Dataset excerpts
══════════
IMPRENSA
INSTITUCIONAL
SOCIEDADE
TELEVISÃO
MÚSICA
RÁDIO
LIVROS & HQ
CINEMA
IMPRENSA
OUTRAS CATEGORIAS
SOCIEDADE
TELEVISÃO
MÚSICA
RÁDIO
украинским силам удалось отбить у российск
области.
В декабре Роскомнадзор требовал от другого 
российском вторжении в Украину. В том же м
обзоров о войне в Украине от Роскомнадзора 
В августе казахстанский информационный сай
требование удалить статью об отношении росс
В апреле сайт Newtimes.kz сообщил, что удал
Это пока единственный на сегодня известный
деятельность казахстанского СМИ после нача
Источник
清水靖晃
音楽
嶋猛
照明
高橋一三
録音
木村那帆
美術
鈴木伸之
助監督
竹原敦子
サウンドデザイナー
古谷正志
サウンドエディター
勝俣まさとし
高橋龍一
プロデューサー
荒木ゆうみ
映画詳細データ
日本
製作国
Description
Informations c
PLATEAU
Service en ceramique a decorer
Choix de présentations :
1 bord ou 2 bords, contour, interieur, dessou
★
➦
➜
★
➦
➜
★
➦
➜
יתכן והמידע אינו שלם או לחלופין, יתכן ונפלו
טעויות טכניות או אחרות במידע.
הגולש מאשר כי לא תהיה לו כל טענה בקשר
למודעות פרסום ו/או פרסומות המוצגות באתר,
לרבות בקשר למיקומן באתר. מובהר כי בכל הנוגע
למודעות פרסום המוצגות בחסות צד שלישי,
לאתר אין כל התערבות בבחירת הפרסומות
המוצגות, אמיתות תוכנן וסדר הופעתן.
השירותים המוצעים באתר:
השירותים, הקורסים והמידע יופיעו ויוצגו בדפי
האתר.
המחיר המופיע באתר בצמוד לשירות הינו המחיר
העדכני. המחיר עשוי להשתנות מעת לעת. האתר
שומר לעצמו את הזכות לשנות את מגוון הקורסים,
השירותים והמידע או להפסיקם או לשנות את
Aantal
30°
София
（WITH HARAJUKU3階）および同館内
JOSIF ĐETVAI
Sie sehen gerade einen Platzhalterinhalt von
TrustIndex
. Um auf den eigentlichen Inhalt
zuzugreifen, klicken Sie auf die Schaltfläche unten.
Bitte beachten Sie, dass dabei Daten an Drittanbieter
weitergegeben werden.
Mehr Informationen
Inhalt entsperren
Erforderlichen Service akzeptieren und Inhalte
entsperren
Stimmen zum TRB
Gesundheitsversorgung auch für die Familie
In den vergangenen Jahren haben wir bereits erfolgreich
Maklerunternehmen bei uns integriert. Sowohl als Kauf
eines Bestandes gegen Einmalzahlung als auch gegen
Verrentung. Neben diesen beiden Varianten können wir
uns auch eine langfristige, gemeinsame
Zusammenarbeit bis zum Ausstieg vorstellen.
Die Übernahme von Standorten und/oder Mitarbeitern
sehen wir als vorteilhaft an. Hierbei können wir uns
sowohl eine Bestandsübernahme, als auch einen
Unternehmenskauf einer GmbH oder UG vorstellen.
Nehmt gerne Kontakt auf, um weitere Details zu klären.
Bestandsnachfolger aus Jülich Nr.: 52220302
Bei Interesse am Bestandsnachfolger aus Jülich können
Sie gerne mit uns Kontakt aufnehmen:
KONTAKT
══════════
WORK INSTRUCTIONS: Reproduce every line of the entries above character for character, in the same order.

EXERCISE RESULT:
IMPRENSA
INSTITUCIONAL
SOCIEDADE
TELEVISÃO
MÚSICA
RÁDIO
LIVROS & HQ
CINEMA
IMPRENSA
OUTRAS CATEGORIAS
SOCIEDADE
TELEVISÃO
MÚSICA
RÁDIO
украинским силам удалось отбить у российск
области.
В декабре Роскомнадзор требовал от другого 
российском вторжении в Украину. В том же м
обзоров о войне в Украине от Роскомнадзора 
В августе казахстанский информационный сай
требование удалить статью об отношении росс
В апреле сайт Newtimes.kz сообщил, что удал
Это пока единственный на сегодня известный
деятельность казахстанского СМИ после нача
Источник
清水靖晃
音楽
嶋猛
照明
高橋一三
録音
木村那帆
美術
鈴木伸之
助監督
竹原敦子
サウンドデザイナー
古谷正志
サウンドエディター
勝俣まさとし
高橋龍一
プロデューサー
荒木ゆうみ
映画詳細データ
日本
製作国
Description
Informations c
PLATEAU
Service en ceramique a decorer
Choix de présentations :
1 bord ou 2 bords, contour, interieur, dessou
★
➦
➜
★
➦
➜
★
➦
➜
יתכן והמידע אינו שלם או לחלופין, יתכן ונפלו
טעויות טכניות או אחרות במידע.
הגולש מאשר כי לא תהיה לו כל טענה בקשר
למודעות פרסום ו/או פרסומות המוצגות באתר,
לרבות בקשר למיקומן באתר. מובהר כי בכל הנוגע
למודעות פרסום המוצגות בחסות צד שלישי,
לאתר אין כל התערבות בבחירת הפרסומות
המוצגות, אמיתות תוכנן וסדר הופעתן.
השירותים המוצעים באתר:
השירותים, הקורסים והמידע יופיעו ויוצגו בדפי
האתר.
המחיר המופיע באתר בצמוד לשירות הינו המחיר
העדכני. המחיר עשוי להשתנות מעת לעת. האתר
שומר לעצמו את הזכות לשנות את מגוון הקורסים,
השירותים והמידע או להפסיקם או לשנות את
Aantal
30°
София
（WITH HARAJUKU3階）および同館内
JOSIF ĐETVAI
Sie sehen gerade einen Platzhalterinhalt von
TrustIndex
. Um auf den eigentlichen Inhalt
zuzugreifen, klicken Sie auf die Schaltfläche unten.
Bitte beachten Sie, dass dabei Daten an Drittanbieter
weitergegeben werden.
Mehr Informationen
Inhalt entsperren
Erforderlichen Service akzeptieren und Inhalte
entsperren
Stimmen zum TRB
Gesundheitsversorgung auch für die Familie
In den vergangenen Jahren haben wir bereits erfolgreich
Maklerunternehmen bei uns integriert. Sowohl als Kauf
eines Bestandes gegen Einmalzahlung als auch gegen
Verrentung. Neben diesen beiden Varianten können wir
uns auch eine langfristige, gemeinsame
Zusammenarbeit bis zum Ausstieg vorstellen.
Die Übernahme von Standorten und/oder Mitarbeitern
sehen wir als vorteilhaft an. Hierbei können wir uns
sowohl eine Bestandsübernahme, als auch einen
Unternehmenskauf einer GmbH oder UG vorstellen.
Nehmt gerne Kontakt auf, um weitere Details zu klären.
Bestandsnachfolger aus Jülich Nr.: 52220302
Bei Interesse am Bestandsnachfolger aus Jülich können
Sie gerne mit uns Kontakt aufnehmen:
KONTAKT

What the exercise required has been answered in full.